Multiple Headers Configuration
We use Jetty HeaderFilter to implement HTTP response header configuration. We need support multiple rules applied to multiple different response headers.
We define a prefix response.http.headers.<name>. to allow multiple configurations, so that different paths have different headers.
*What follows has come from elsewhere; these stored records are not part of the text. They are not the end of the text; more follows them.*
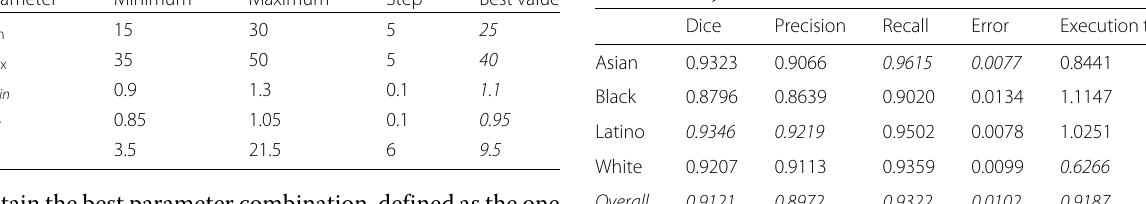
Table 3 Performance comparison of presented framework for each ethnicity Precision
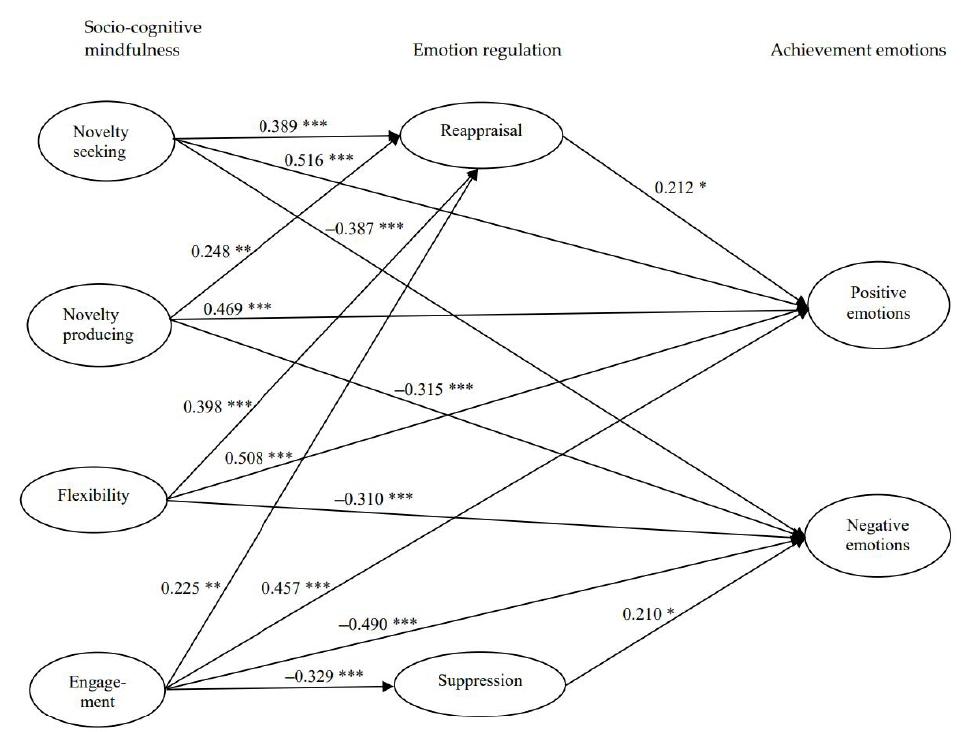
Figure 1. Structural parameter estimates for effects of socio-cognitive mindfulness on nursing students’ emotion regulation and achievement emotions. Only significant coefficients are displayed. *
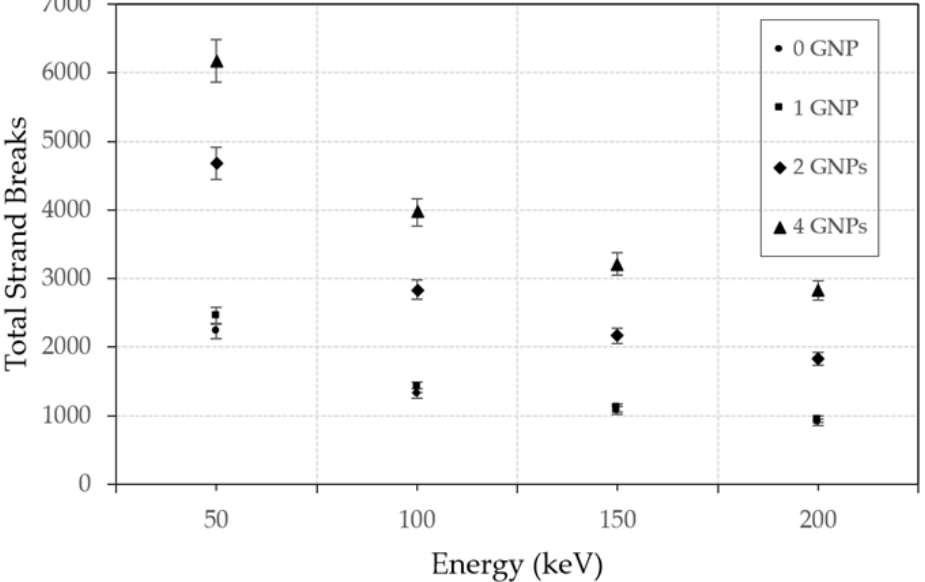
Figure 4. Relationship between the total strand breaks and electron energy (keV) with a dependence on the number of GNPs present. Table 1. Comparison of the number of SSBs to DSBs with increasing number of gold nanoparticles for all energies of 50, 100, 150, and 200 keV combined.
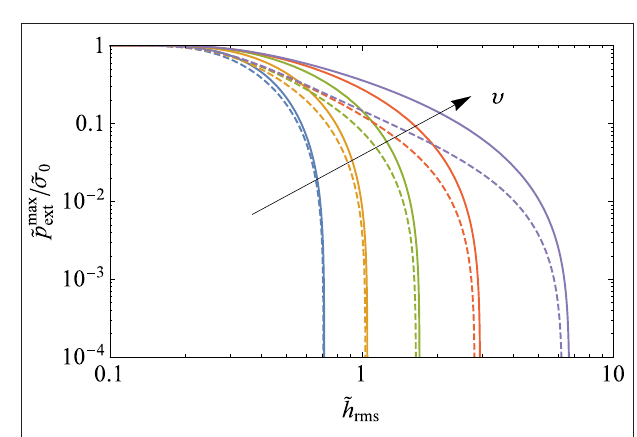
FIGURE 4 | External pressure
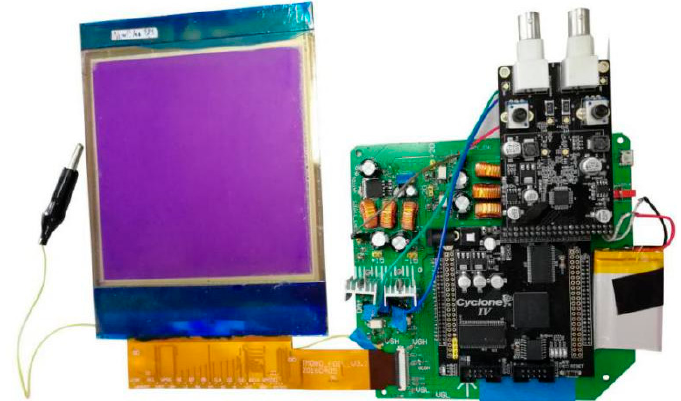
Figure 6. The driving system of the thin film transistor (TFT)-EWD. Table 1. Parameters of the TFT-EWD.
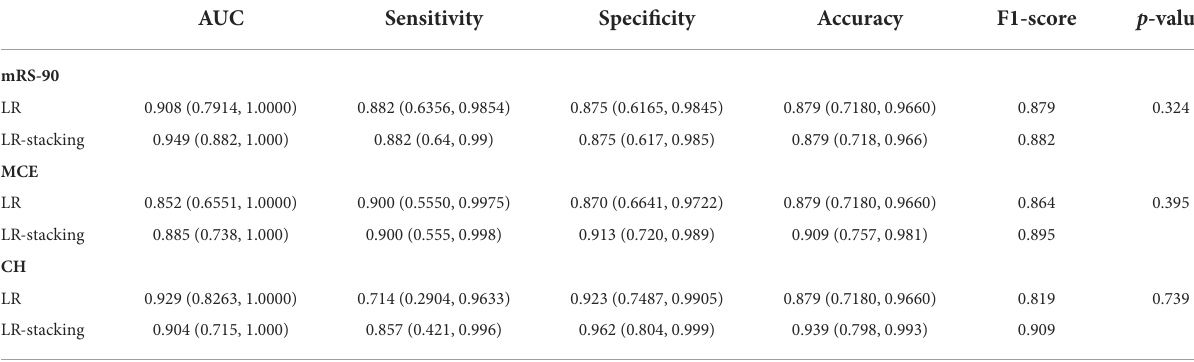
TABLE 3 The AUC, sensitivity, specificity, accuracy, and F1-score comparisons of generalized LR and LR-Stacking method.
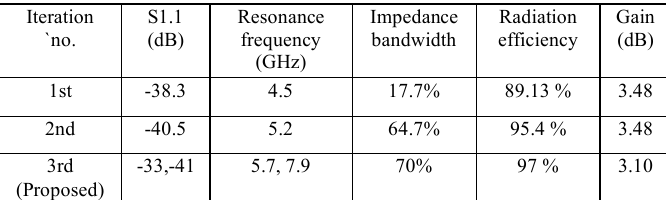
Table 2: Comparison of proposed model based on various iteration numbers.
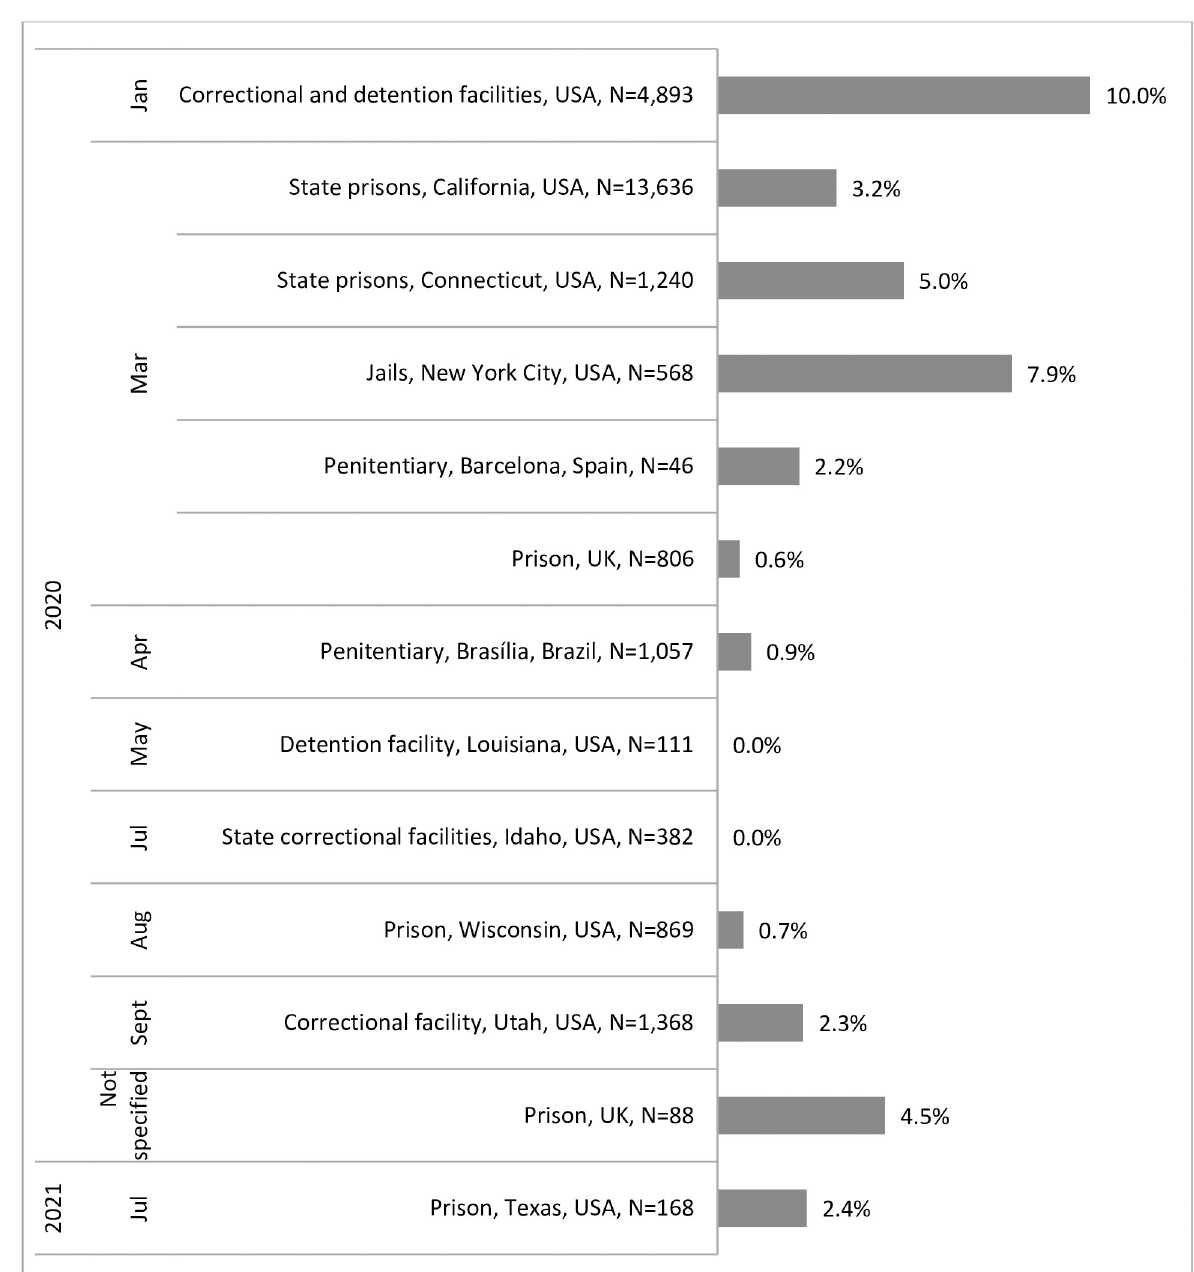
Fig 3. Percent of COVID-19 cases hospitalized for people who experience imprisonment in studies included in a systematic review on the health impacts of the COVID-19 pandemic on people who experience imprisonment, by month of start of study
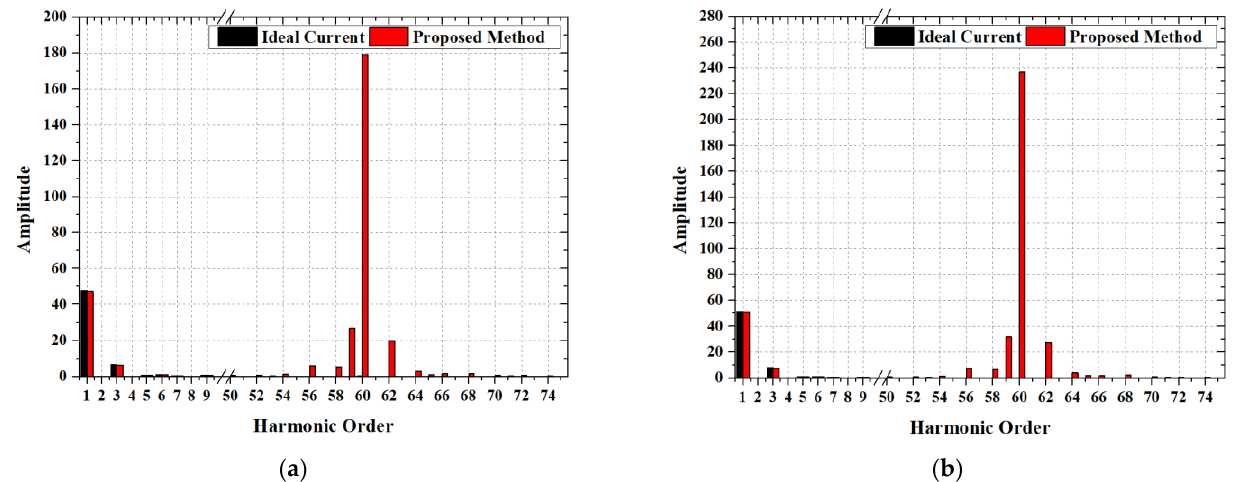
8 of 11 Table 5. Case 2: 155 Nm at 1000 rpm. Method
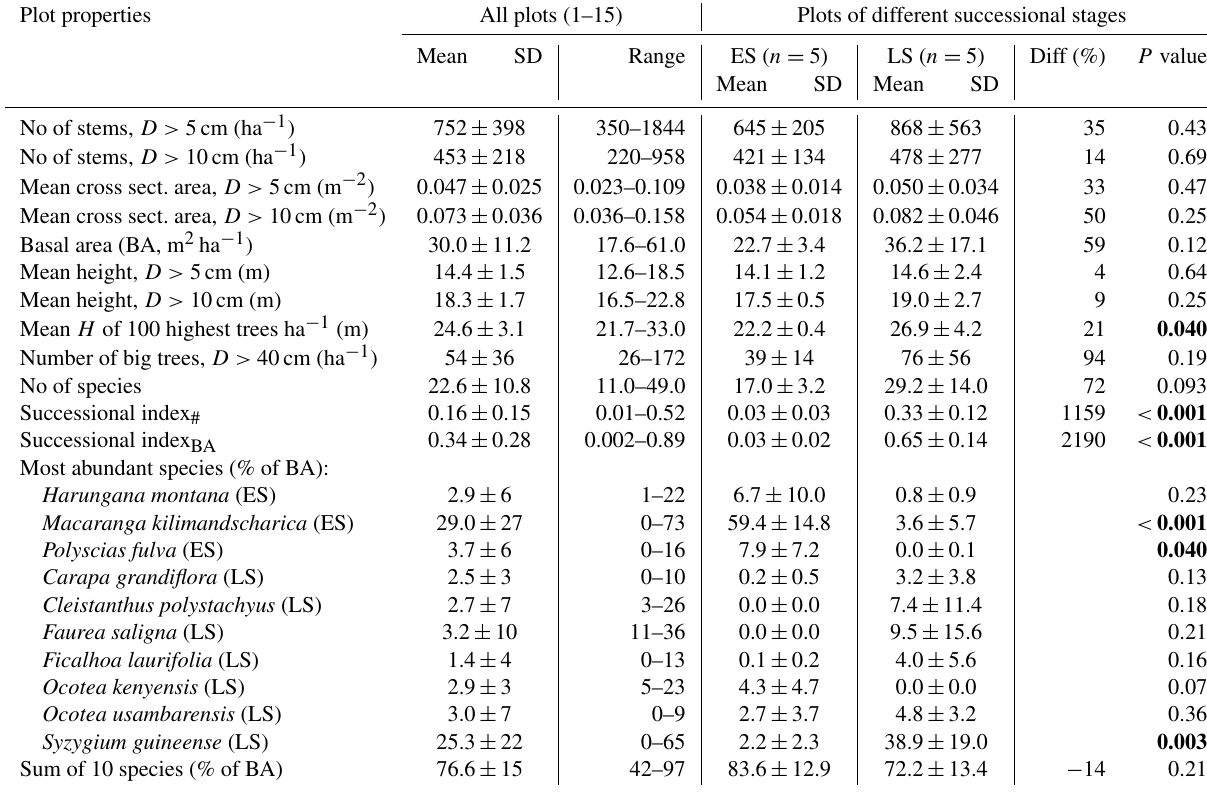
Table 2. Biomass properties and species composition (means ± SD and range) of all plots (1–15) classified as early (ES; n = 5) or late (LS; n = 5) successional. The data are based on results from the first census (2012) of all stems ≥ 5cm within the plots, expect for relative growth rate, recruitment and mortality (Eqs. 6, 10 and 11, respectively) that were based on both census I and II data. The successional indices (based on number of stems, #, and basal area, BA) were calculated using Eq. (9). The listed species are used to construct the successional index and selected based on their contribution to total stand BA. Diff represents the mean % differences of LS in relation to ES plots and P values are the results of a t test of the difference between ES and LS. Bold value, P < 0 .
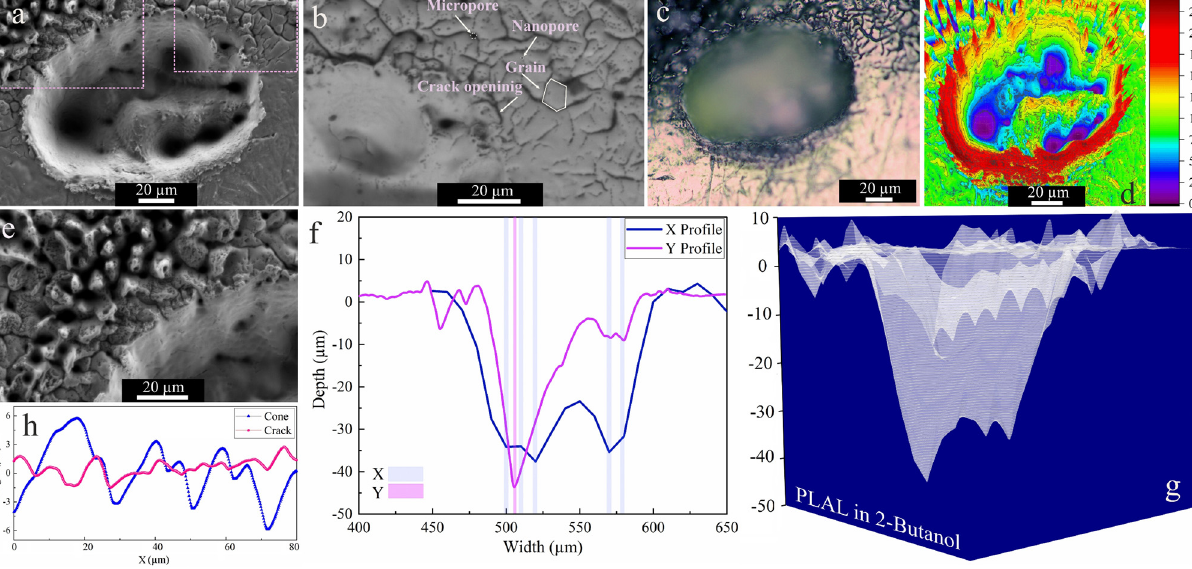
Figure 4. Morphology of a crater formed by PLAL of Au ‐ coated Ni in 2 ‐ butanol ( N = 1000, 1 kHz, E = 250 μ J). ( a , b , e ): SEM images and magnified views of surface morphologies and crater edges; ( c ): optical microscopy of the crater (the green arrow indicates the scan of roughness); ( d ): 3D reconstructed image of an SEM image; ( f , g ): depth profile analyses of femtosecond laser ‐ drilled holes and 3D mapping plot; and ( h ): a surface profile curve of the cone and crack areas. (cid:1)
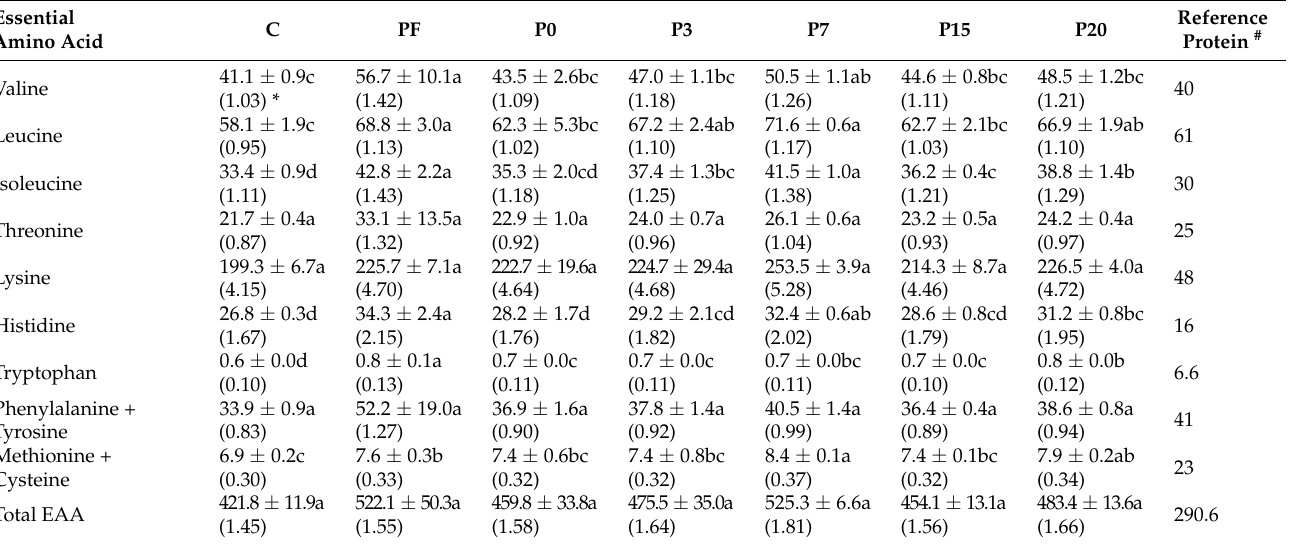
Table 8. Recommended amino acid scores for adult (mg/g protein) of sago palm weevil larvae (SPWL) fed with different diets compared to referent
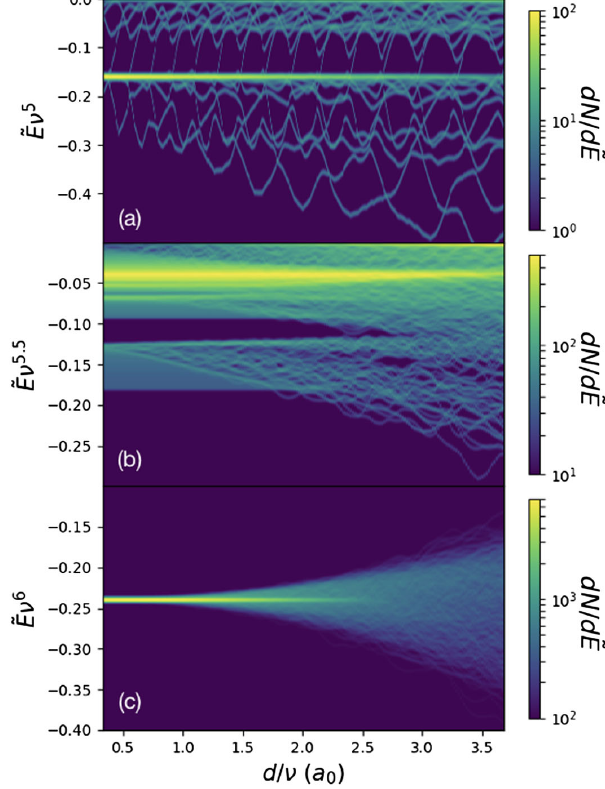
˜ E for a ν ¼ 30 composite in 1D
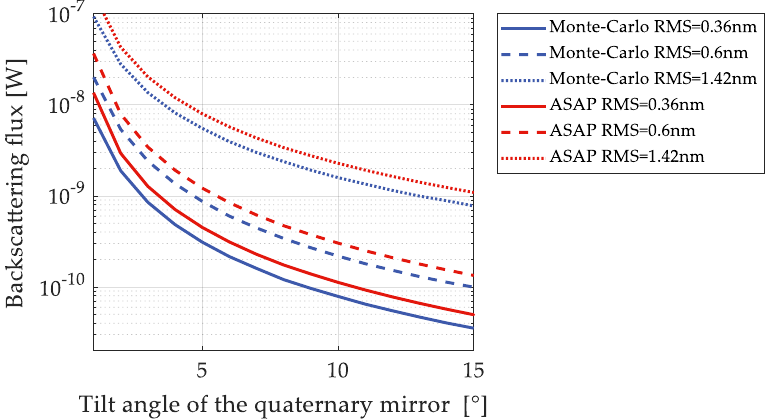
Figure 8. Backscattering flux as a function of tilt angle for reflective spherical cap with different roughness. The blue curves are the calculation with Monte-Carlo method and the red curves are for ASAP results.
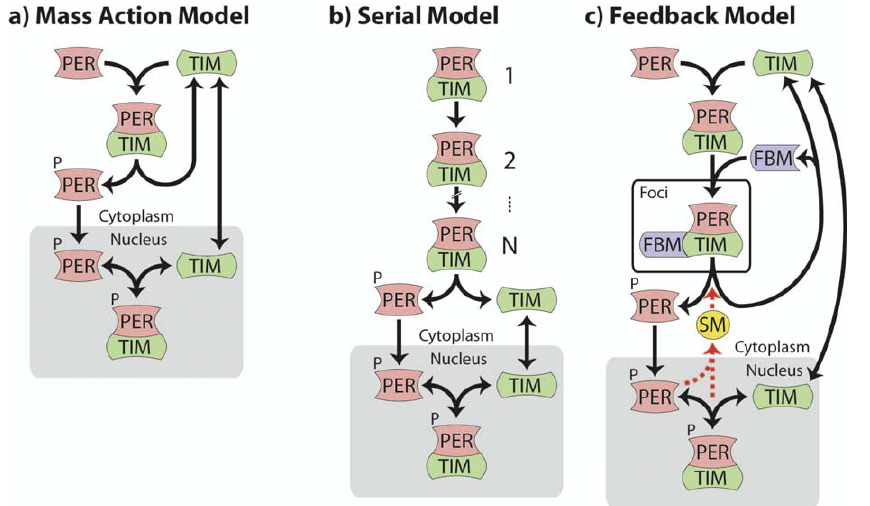
Figure 2. Models of the Isolated per / tim Loop (A) The simple mass action kinetics model. (B) The serial model is based on a series of intermediate (possibly phosphorylated) PER–TIM states. (C) The feedback model proposes a new role for PER providing positive feedback on the dissociation of cytoplasmic PER–TIM complexes.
The "<name>" will be the name of header and that will be used to uniquely identify the header config which could only apply to different Servlet path or HTTP methods.
Example:
response.http.headers.default.header.config=set X-Frame-Options: DENY, "add Cache-Control: no-cache, no-store, must-revalidate", setDate Expires: 31540000000, addDate Last-Modified: 0 response.http.headers.default.header.included.paths=/connectors/connector1/topics/* response.http.headers.default.excluded.paths=/connectors/connector1/status response.http.headers.default.included.mime.types=application/json response.http.headers.default.excluded.mime.types=application/xml response.http.headers.default.included.http.methods=POST,PUT response.http.headers.default.excluded.http.methods=GET response.http.headers.header1.header.config=set X-Frame-Options: DENY, "add Cache-Control: no-cache, no-store, must-revalidate", setDate Expires: 31540000000, addDate Last-Modified: 0 response.http.headers.header1.header.included.paths=^/test2/0$ response.http.headers.header1.excluded.paths=^/test3/0$ response.http.headers.header1.included.mime.types=application/json response.http.headers.header1.excluded.mime.types=application/xml response.http.headers.header1.included.http.methods=POST,PUT response.http.headers.header1.excluded.http.methods=GET
Implementation
Implementation will use the Jetty HeaderFilter
class. We need to update org.apache.kafka.connect.runtime.rest.RestServer
class. During initialization the Connect REST server will read all header configurations from the property with prefix response.http.headers., then create a list of FilterHolder
with HeaderFilter
class and add the list of filter holders to the Servlet context handler based on the name of the filter. Implementation is similar to how we handle the header access.control.allow.origin
in the Connect REST server.
Pseudocode
public void configureHttpResponsHeaderFilters(ServletContextHandler context) {
Map<String, Map<String, String>> headersConfigs = extractHttpResponseHeaderConfig();
FilterHolder headerFilterHolder = null;
for (Map.Entry<String, Map<String, String>> entry : headersConfigs.entrySet()) {
headerFilterHolder = new FilterHolder(HeaderFilter.class);
headerFilterHolder.setName(entry.getKey());
Map<String, String> oneHeaderConfig = entry.getValue();
for (Map.Entry<String, String> oneHeader : oneHeaderConfig.entrySet()) {
switch (oneHeader.getKey().toUpperCase()) {
case "HEADER.CONFIG":
headerFilterHolder.setInitParameter("headerConfig", oneHeader.getValue());
break;
case "INCLUDED.PATHS":
headerFilterHolder.setInitParameter("includedPaths", oneHeader.getValue());
break;
case "EXCLUDED.PATHS":
headerFilterHolder.setInitParameter("excludedPaths", oneHeader.getValue());
break;
case "INCLUDED.MIME.TYPES":
headerFilterHolder.setInitParameter("includedMimeTypes", oneHeader.getValue());
break;
case "ENCLUDED.MIME.TYPES":
headerFilterHolder.setInitParameter("excludedMimeTypes", oneHeader.getValue());
break;
case "INCLUDED.HTTP.METHODS":
headerFilterHolder.setInitParameter("includedHttpMethods", oneHeader.getValue());
break;
case "ENCLUDED.HTTP.METHODS":
headerFilterHolder.setInitParameter("excludedHttpMethods", oneHeader.getValue());
break;
default:
}
}
context.addFilter(headerFilterHolder, "/*", EnumSet.of(DispatcherType.REQUEST));
}
}
References
https://developer.mozilla.org/en-US/docs/Web/HTTP/Headers
https://www.eclipse.org/jetty/documentation/current/header-filter.html
https://www.eclipse.org/jetty/javadoc/9.4.24.v20191120/org/eclipse/jetty/servlets/HeaderFilter.html
Compatibility, Deprecation, and Migration Plan
Since we just add a new property and the default value for new property is empty string, existing use cases and behavior will be unaffected.
Rejected Alternatives
Another implementation would be writing a customized filter extension to intercept and set HTTP response headers. Ultimately the purpose of this KIP will allow users to set HTTP response headers, using this alternative make implementation much complex and doesn't gain any benefits.